Document:
#####
Project 2: Finding Relationships in Baseball
Walkthrough
SQL Refresher
Setup
SQL setup and test
Background
We will complete six projects during the semester that each take about two weeks (four days of class). On average, a student will spend 2 hours outside of class per hour in class to complete the assigned readings, submit any Canvas items, and complete the project (for a total of 8 hours per project). The instruction for each project will be structured into sections as written on this page.
This first Background section provides context for the project. Make sure you read the background carefully to see the big picture needs and purpose of the project.
When you hear the word “relationship” what is the first thing that comes to mind? Probably not baseball. But a relationship is simply a way to describe how two or more objects are connected. There are many relationships in baseball such as those between teams and managers, players and salaries, even stadiums and concession prices.
The graphs on Data Visualizations from Best Tickets show many other relationships that exist in baseball.
#####
Listed entries:
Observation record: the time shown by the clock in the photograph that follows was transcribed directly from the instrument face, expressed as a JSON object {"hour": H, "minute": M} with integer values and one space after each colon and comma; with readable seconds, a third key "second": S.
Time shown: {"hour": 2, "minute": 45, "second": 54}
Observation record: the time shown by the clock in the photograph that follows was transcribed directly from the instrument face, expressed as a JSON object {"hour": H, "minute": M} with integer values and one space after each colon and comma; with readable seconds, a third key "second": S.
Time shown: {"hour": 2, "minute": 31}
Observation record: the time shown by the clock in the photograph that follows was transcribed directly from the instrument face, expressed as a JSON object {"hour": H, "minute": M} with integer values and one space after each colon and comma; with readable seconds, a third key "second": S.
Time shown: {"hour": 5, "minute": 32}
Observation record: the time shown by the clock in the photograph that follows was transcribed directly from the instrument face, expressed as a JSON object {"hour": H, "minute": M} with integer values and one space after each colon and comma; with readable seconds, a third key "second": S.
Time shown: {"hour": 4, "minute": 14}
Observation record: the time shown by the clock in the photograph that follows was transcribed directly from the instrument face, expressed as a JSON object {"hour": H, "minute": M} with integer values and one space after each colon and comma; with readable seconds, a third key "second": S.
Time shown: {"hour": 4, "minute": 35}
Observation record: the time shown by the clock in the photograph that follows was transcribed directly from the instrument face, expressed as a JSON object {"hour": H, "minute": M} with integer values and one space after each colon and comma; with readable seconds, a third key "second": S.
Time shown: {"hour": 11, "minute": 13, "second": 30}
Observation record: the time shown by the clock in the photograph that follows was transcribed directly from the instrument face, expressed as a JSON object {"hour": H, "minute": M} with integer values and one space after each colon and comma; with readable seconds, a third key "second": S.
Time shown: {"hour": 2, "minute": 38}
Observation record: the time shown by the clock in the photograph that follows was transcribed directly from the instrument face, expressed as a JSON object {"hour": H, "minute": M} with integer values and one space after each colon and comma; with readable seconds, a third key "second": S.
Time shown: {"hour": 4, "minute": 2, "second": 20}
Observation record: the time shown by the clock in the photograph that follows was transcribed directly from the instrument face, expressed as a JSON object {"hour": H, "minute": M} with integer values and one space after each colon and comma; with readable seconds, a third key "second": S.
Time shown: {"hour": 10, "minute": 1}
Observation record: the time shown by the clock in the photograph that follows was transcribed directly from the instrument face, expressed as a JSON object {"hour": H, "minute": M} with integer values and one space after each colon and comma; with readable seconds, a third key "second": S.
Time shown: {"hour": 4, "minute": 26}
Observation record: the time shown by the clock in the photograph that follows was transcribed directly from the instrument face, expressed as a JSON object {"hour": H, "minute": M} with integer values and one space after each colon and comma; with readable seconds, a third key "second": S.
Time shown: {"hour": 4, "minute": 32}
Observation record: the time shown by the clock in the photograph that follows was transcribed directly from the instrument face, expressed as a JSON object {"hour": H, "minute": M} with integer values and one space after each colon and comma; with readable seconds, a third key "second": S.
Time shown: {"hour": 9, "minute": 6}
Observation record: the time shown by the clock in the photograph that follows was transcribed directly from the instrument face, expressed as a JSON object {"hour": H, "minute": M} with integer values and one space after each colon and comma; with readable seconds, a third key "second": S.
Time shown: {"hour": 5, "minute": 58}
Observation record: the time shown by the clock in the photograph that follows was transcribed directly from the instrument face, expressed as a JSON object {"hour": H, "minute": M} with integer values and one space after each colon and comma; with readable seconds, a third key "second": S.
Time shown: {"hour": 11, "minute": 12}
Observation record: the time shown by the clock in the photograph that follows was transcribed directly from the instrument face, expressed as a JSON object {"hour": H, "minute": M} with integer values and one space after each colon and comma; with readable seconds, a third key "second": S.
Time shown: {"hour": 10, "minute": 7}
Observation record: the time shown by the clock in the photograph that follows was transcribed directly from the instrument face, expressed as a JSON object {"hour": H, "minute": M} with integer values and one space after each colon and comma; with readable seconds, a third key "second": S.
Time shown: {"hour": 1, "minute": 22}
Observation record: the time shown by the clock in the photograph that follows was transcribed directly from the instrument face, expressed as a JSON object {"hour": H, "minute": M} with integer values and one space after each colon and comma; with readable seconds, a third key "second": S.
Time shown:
#####
Challenges:
1 - Reproduce the stretch of the baseball project page from "Project 2: Finding" through "on this page.", switching "semester" to "term".
2 - Tell whether each statement agrees with the baseball project page, answering yes or no and quoting the words that decide it: (a) Each project takes about two weeks. (b) A student spends about three hours outside of class per hour in class. (c) Players and salaries are given as one of the relationships in baseball.
3 - Carry the baseball project page on past its last sentence.
The rows have no connection to the baseball project page.

Task-by-task results:
1 -
Project 2: Finding Relationships in Baseball
Walkthrough
SQL Refresher
Setup
SQL setup and test
Background
We will complete six projects during the term that each take about two weeks (four days of class). On average, a student will spend 2 hours outside of class per hour in class to complete the assigned readings, submit any Canvas items, and complete the project (for a total of 8 hours per project). The instruction for each project will be structured into sections as written on this page.

2 -
(a) Yes: "six projects during the semester that each take about two weeks"
(b) No: "a student will spend 2 hours outside of class per hour in class"
(c) Yes: "players and salaries"

3 -
Client Request
For this project, the Client wants SQL queries that they can use to retrieve data for use on their website without needing Python. They would also like to see the results in Lets-Plot charts.
Data
Every data science project should start with data, and our class projects are no different. Each project will have ‘URL’ and ‘Information’ links like the ones below. Project 3 will use the Lahman Baseball Database. You will need to download the database and set it up on your computer to complete the project. Place it inside the DS250 Projects folder within your repository next to the project_3.qmd file. Note: Right click the ‘Download’ link and select “Save Link As” to download the data to your computer.
Download: lahmansbaseballdb
Information: Lahman Data Dictionary
Setup Instructions: See SQL Setup
Readings
The Readings section will contain links to reading assignments that are required for each project, as well as optional references. Remember that you are reading this material to build skills. Take the time to comprehend the readings and the skills contained within.
We recommend reading through the assigned material once for a general understanding before the first day of each project. You will reread and reference the material multiple times as you complete the project.
- SQL Setup and References (Read)
- SQL for Data Science (Read)
Optional References
Questions and Tasks (Core)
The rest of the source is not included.